# [Task to complete]
Check each line of the material below, and copy it if it holds the string "Spaßkellnern".

# [Data for this task]

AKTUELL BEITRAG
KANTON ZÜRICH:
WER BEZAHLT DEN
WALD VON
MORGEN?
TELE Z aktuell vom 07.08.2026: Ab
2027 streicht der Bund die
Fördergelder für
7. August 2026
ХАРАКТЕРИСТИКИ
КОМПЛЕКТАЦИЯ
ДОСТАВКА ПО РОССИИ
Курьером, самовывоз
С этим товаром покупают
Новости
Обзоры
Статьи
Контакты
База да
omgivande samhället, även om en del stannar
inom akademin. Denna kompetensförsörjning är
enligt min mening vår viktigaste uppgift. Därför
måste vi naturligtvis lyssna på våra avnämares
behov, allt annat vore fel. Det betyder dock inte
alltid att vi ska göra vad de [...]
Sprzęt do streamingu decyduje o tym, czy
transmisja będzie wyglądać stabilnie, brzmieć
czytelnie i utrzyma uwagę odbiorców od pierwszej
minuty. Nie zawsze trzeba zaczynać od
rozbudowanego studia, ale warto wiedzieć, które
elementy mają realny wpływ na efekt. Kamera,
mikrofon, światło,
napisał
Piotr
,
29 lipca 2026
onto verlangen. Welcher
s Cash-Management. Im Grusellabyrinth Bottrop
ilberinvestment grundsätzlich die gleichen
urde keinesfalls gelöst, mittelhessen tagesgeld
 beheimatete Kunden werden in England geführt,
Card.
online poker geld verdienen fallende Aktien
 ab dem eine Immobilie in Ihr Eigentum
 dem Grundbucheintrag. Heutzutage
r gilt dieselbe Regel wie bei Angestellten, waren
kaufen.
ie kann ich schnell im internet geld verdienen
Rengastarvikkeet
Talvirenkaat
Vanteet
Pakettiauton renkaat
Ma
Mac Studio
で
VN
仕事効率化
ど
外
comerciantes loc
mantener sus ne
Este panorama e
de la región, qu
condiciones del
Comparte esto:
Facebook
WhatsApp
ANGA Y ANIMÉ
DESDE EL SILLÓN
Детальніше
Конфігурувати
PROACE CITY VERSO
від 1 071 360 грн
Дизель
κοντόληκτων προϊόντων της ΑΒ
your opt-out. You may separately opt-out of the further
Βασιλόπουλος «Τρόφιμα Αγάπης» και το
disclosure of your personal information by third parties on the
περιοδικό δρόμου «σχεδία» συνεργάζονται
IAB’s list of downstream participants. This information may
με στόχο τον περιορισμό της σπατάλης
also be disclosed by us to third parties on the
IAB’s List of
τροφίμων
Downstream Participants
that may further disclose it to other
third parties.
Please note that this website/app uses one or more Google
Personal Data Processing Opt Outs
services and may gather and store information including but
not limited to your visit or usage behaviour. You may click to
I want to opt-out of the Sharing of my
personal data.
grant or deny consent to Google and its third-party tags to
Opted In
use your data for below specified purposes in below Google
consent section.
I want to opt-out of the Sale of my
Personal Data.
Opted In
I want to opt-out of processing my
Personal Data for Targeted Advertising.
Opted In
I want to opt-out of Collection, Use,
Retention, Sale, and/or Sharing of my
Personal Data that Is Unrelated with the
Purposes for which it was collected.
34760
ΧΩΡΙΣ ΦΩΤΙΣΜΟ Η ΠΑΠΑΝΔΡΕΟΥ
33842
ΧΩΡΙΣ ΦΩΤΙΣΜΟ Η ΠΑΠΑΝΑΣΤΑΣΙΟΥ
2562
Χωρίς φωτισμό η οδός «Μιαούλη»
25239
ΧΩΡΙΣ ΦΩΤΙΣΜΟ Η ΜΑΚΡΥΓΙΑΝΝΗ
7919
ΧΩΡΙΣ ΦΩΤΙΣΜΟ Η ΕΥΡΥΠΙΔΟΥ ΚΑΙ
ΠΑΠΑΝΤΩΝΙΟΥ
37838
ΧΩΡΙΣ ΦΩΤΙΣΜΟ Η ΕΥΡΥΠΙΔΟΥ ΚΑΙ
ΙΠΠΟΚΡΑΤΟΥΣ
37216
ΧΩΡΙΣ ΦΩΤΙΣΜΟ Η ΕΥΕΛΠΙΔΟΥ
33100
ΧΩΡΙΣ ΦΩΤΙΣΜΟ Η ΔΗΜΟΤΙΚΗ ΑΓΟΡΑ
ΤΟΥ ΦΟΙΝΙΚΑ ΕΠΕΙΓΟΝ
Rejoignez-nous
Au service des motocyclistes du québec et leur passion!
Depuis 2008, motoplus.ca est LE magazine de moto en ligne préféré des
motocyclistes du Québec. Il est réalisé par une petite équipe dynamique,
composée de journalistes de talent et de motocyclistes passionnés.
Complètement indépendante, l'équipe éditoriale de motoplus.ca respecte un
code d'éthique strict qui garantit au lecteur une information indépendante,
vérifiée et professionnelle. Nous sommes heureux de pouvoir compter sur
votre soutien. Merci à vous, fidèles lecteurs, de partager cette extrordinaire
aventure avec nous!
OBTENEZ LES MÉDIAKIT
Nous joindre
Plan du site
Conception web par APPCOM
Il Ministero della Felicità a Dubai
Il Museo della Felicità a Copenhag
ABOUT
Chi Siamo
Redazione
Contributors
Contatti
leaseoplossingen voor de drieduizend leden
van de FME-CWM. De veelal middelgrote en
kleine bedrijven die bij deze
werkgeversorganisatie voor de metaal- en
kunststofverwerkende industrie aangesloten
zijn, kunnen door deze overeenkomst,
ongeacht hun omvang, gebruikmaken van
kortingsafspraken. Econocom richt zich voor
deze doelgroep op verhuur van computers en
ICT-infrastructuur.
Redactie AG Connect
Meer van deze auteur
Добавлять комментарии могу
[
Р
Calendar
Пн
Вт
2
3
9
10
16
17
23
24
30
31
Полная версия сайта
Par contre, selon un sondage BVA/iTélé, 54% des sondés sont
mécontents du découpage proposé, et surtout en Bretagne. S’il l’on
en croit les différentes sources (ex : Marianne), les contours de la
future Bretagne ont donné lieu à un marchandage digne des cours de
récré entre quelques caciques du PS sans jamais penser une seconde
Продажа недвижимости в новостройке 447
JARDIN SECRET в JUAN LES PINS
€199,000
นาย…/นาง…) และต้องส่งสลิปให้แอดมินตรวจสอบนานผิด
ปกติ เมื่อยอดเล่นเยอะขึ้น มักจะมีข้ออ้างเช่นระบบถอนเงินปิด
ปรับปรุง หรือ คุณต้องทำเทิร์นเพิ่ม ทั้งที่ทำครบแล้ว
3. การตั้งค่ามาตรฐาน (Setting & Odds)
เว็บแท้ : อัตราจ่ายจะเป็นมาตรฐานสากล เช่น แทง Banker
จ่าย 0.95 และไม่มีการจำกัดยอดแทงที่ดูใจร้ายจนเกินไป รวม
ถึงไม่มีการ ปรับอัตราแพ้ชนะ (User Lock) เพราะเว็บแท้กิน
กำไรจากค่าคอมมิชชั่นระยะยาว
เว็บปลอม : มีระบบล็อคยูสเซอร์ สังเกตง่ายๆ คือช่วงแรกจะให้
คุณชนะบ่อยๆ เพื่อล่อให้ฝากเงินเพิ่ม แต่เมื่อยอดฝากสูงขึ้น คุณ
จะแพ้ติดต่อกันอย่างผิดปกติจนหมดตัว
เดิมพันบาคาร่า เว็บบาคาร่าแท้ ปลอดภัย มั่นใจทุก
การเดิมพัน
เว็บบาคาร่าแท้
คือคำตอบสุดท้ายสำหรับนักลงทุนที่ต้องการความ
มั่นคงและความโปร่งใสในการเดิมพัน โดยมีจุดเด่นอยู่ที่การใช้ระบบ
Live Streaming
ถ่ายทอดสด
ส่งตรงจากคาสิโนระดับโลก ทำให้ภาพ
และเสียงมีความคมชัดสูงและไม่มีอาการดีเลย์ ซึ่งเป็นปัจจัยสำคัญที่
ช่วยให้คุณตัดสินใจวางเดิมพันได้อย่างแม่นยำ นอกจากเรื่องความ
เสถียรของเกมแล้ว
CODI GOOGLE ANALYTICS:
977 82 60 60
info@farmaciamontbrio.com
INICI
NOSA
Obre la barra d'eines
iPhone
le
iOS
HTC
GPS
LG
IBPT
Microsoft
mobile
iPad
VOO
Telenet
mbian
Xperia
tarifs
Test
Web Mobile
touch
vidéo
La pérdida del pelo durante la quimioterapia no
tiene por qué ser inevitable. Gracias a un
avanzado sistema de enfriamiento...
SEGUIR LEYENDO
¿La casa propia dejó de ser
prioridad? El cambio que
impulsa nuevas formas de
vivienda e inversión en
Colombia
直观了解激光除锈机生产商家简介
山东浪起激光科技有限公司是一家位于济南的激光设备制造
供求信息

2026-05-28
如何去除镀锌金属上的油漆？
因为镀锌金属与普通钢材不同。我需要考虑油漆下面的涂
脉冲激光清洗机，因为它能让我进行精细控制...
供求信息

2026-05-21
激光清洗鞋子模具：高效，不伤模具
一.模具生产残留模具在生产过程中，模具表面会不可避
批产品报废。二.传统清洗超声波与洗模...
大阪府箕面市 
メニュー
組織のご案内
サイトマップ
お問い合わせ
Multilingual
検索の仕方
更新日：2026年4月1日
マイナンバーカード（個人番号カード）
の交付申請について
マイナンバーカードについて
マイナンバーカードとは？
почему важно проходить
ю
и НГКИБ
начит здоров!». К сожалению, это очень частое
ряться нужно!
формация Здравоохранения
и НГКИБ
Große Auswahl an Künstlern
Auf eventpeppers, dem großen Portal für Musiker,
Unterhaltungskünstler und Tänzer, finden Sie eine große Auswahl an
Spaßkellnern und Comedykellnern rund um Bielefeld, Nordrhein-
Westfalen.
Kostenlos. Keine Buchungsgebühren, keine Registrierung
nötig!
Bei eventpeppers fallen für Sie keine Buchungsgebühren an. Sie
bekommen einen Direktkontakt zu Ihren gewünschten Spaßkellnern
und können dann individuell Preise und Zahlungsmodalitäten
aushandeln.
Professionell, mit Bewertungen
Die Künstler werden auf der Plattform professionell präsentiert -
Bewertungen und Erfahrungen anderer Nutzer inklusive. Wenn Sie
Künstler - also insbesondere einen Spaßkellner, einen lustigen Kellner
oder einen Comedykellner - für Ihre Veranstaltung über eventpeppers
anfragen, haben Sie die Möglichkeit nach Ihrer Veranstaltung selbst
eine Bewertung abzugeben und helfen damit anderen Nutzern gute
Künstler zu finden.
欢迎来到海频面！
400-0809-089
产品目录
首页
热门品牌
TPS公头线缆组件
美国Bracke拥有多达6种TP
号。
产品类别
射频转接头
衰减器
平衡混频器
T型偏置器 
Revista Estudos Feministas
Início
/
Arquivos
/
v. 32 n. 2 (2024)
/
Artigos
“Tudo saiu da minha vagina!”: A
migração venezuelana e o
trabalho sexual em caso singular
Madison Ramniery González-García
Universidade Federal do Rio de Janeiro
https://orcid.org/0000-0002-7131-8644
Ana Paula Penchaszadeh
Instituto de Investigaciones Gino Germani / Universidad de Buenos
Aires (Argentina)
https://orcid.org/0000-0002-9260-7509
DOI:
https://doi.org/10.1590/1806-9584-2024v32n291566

# [Response to the exercise]
Spaßkellnern und Comedykellnern rund um Bielefeld, Nordrhein-
bekommen einen Direktkontakt zu Ihren gewünschten Spaßkellnern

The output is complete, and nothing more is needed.